Nous nous tûmes un instant. Et puis je ne pus m’empêcher de lui dire la rancœur que je lui gardais qu’il ait eu si peu de confiance en moi. Je ne lui pardonnais pas d’avoir voulu me tromper avec tout le monde sur le compte de son vieux Bob.
Il sourit.
«En voilà un qui ne m’occupait pas!… J’étais bien sûr que ce n’était pas lui qui était dans le sac… Cependant, la nuit qui a précédé son repêchage, dès que j’eus casé le vrai Darzac, sous l’égide de Bernier, dans le Château Neuf, et que j’eus quitté la galerie du puits après y avoir laissé pour mes projets du lendemain, ma barque à moi… une barque que j’avais eue de Paolo le pêcheur, un ami du Bourreau de la mer, je regagnai le rivage à la nage.

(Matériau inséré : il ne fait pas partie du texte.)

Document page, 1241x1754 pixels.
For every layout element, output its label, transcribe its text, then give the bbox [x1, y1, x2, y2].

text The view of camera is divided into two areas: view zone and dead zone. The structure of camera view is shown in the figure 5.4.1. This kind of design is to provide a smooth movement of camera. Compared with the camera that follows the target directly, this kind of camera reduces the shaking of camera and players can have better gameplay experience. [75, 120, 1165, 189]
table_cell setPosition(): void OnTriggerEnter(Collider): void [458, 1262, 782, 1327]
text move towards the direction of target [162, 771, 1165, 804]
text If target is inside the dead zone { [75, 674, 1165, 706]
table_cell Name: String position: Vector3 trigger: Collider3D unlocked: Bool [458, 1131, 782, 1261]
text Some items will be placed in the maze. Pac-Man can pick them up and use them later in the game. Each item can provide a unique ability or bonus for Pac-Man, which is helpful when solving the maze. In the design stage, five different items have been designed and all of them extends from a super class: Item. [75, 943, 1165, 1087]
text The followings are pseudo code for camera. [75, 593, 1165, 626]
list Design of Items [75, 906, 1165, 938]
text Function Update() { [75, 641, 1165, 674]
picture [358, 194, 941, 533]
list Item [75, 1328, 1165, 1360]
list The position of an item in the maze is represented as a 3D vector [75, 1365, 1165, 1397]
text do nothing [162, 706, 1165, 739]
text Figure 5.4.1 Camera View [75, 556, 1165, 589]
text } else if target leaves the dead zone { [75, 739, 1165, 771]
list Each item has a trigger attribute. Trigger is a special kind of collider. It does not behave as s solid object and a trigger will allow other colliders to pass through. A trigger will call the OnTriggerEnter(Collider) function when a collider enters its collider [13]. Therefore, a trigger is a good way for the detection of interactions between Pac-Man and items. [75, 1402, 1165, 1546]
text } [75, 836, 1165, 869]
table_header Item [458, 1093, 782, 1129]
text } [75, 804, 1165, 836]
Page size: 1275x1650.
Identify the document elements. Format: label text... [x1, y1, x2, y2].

Je m’étais naturellement dévêtu et je portais mes vêtements en paquet sur ma tête. Comme j’accostais, je tombai dans l’ombre sur le Paolo, qui s’étonna de me voir prendre un bain à cette heure, et qui m’invita à venir pêcher la pieuvre avec lui. L’événement me permettait de tourner toute la nuit autour du château d’Hercule et de le surveiller. J’acceptai. Et alors j’appris que la barque qui m’avait servi était celle de Tullio. Le Bourreau de la mer était devenu soudainement riche et avait annoncé à tout le monde qu’il se retirait dans son pays natal. Il avait vendu très cher, racontait-il, de précieux coquillages au vieux savant, et, de fait, depuis plusieurs jours, on l’avait vu avec le vieux savant tous les jours. Paolo savait qu’avant d’aller à Venise Tullio s’arrêterait à San Remo. Pour moi, l’aventure du vieux Bob se précisait: il lui avait fallu une barque pour quitter le château, et cette barque était justement celle du Bourreau de la mer. Je demandai l’adresse de Tullio à San Remo et y envoyai, par le truchement d’une lettre anonyme, Arthur Rance, persuadé que Tullio pouvait nous renseigner sur le sort du vieux Bob. En effet, le vieux Bob avait payé Tullio pour qu’il l’accompagnât cette nuit-là à la grotte et qu’il disparût ensuite… C’est par pitié pour le vieux professeur que je me décidai à avertir ainsi Arthur Rance; il pouvait, en effet, être arrivé quelque accident à son parent. Quant à moi, je ne demandais au contraire qu’une chose, c’est que cet exquis vieillard ne revînt pas avant que j’en eusse fini avec Larsan, désirant toujours faire croire au faux Darzac que le vieux Bob me préoccupait par-dessus tout. Aussi, quand j’appris qu’on venait de le retrouver, je n’en fus qu’à moitié réjoui, mais j’avouerai que la nouvelle de sa blessure à la poitrine, à cause de la blessure à la poitrine de l’homme au sac, ne me causa aucune peine. Grâce à elle, je pouvais espérer, encore quelques heures, continuer mon jeu.